Records provided
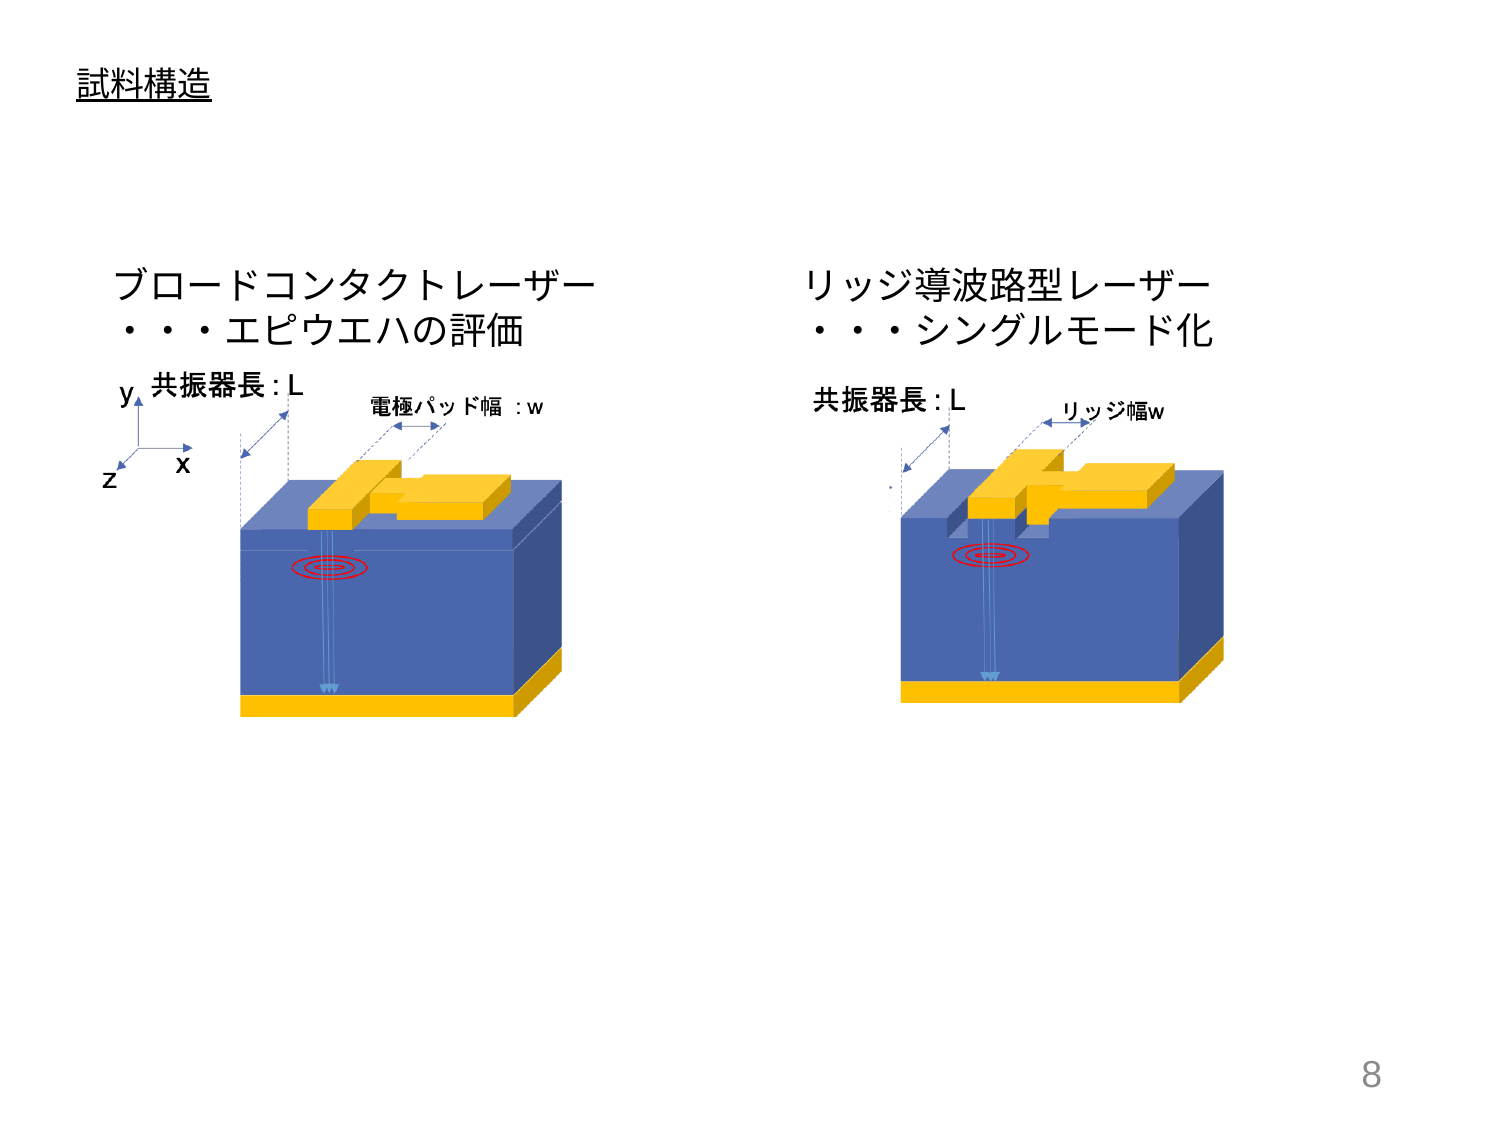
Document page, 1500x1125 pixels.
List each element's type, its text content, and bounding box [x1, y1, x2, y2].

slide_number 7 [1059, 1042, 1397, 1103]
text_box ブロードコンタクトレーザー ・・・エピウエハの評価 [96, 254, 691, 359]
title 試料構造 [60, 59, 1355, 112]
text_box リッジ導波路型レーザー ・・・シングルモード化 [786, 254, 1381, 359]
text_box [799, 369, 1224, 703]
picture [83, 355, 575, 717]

Description of the task
Please output only the lines from the one holding "List each element's" to the end of the records, first and last included, exactly as they appear.

Expected output
List each element's type, its text content, and bounding box [x1, y1, x2, y2].

slide_number 7 [1059, 1042, 1397, 1103]
text_box ブロードコンタクトレーザー ・・・エピウエハの評価 [96, 254, 691, 359]
title 試料構造 [60, 59, 1355, 112]
text_box リッジ導波路型レーザー ・・・シングルモード化 [786, 254, 1381, 359]
text_box [799, 369, 1224, 703]
picture [83, 355, 575, 717]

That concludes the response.